An Australian man has been sentenced to more than seven years in jail on charges that he created ‘evil twin’ WiFi networks to hack into women’s online accounts to steal intimate photos and videos.
The Australian Federal Police (AFP) didn’t name the man in announcing the sentencing, but several Australian news outlets identified him as Michael Clapsis, 44, of Perth, an IT professional who allegedly used his skills to carry out the attacks.
He was sentenced to seven years and four months in Perth District Court on November 28, and will be eligible for parole after serving half that time, according to the Sydney Morning Herald.
The AFP said Clapsis pled guilty to 15 charges, ranging from unauthorised access or modification of restricted data to unauthorised impairment of electronic communication, failure to comply with an order, and attempted destruction of evidence, among other charges.
‘Evil Twin’ WiFi Network Detected on Australian Domestic Flight
The AFP investigation began in April 2024, when an airline reported that its employees had identified a suspicious WiFi network mimicking a legitimate access point – known as an “evil twin” – during a domestic flight.
On April 19, 2024, AFP investigators searched the man’s luggage when he arrived at Perth Airport , where they seized a portable wireless access device, a laptop and a mobile phone.
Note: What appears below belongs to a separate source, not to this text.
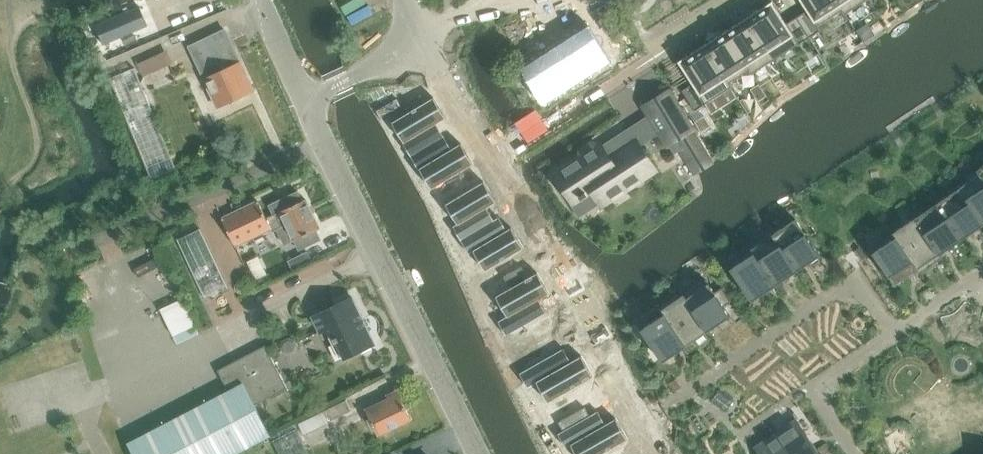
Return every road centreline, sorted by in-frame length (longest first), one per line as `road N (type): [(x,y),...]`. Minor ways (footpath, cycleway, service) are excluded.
road 1 (residential): [(422,36),(667,453)]
road 2 (unclassified): [(480,453),(307,103)]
They later executed a search warrant “at a Palmyra home.”
Forensic analysis of data and seized devices “identified thousands of intimate images and videos, personal credentials belonging to other people, and records of fraudulent WiFi pages,” the AFP said.
The day after the search warrant, the man deleted more than 1,700 items from his account on a data storage application and “unsuccessfully tried to remotely wipe his mobile phone,” the AFP said.
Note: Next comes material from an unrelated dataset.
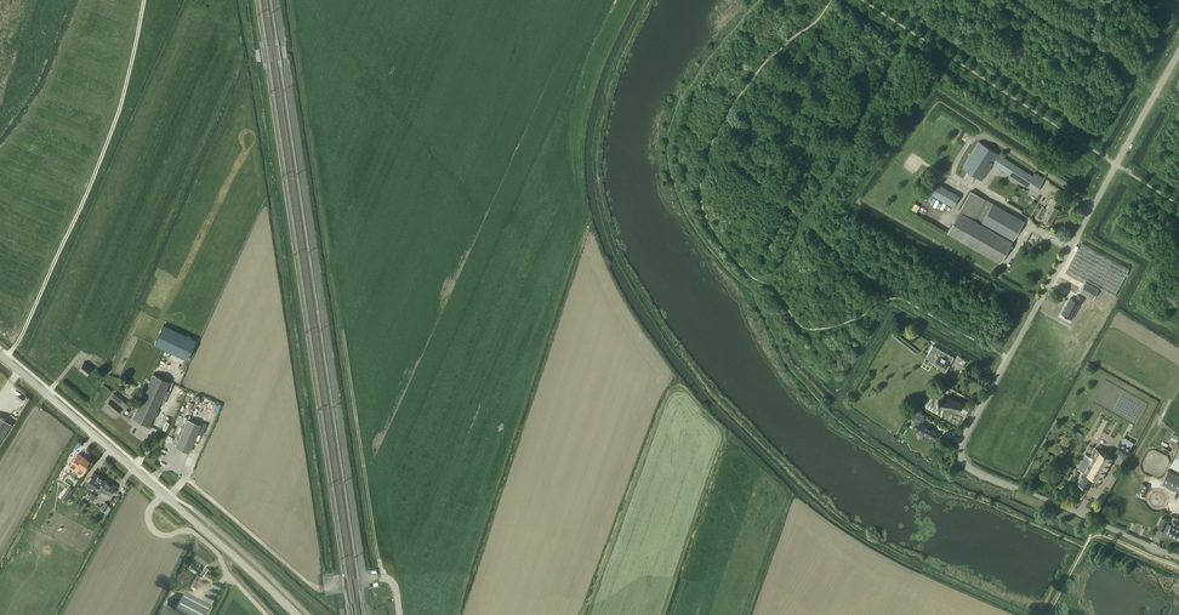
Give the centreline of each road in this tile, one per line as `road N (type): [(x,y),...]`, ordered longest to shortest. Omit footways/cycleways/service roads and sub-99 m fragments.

Between April 22 and 23, 2024, the AFP said the man “used a computer software tool to gain access to his employer’s laptop to access confidential online meetings between his employer and the AFP regarding the investigation.”
The man allegedly used a portable wireless access device, called a “WiFi Pineapple,” to detect device probe requests and instantly create a network with the same name. A device would then connect to the evil twin network automatically. The network took people to a webpage and prompted them to log in using an email or social media account, where their credentials were then captured.
AFP said its cybercrime investigators identified data related to use of the fraudulent WiFi pages at airports in Perth, Melbourne and Adelaide, as well as on domestic flights, “while the man also used his IT privileges to access restricted and personal data from his previous employment.”
“The man unlawfully accessed social media and other online accounts linked to multiple unsuspecting women to monitor their communications and steal private and intimate images and videos,” the AFP said.
Victims of Evil Twin WiFi Attack Enter Statements
At the sentencing, a prosecutor read from emotional impact statements from the man’s victims, detailing the distress they suffered and the enduring feelings of shame and loss of privacy.
One said, “I feel like I have eyes on me 24/7,” according to the Morning Herald.
Another said, “Thoughts of hatred, disgust and shame have impacted me severely. Even though they were only pictures, they were mine not yours.”
The paper said Clapsis’ attorney told the court that “He’s sought to seek help, to seek insight, to seek understanding and address his way of thinking.”
The case highlights the importance of avoiding free public WiFi when possible – and not accessing sensitive websites or applications if one must be used. Any network that requests personal details should be avoided.
“If you do want to use public WiFi, ensure your devices are equipped with a reputable virtual private network (VPN) to encrypt and secure your data,” the AFP said. “Disable file sharing, don’t use things like online banking while connected to public WiFi and, once you disconnect, change your device settings to ‘forget network’.”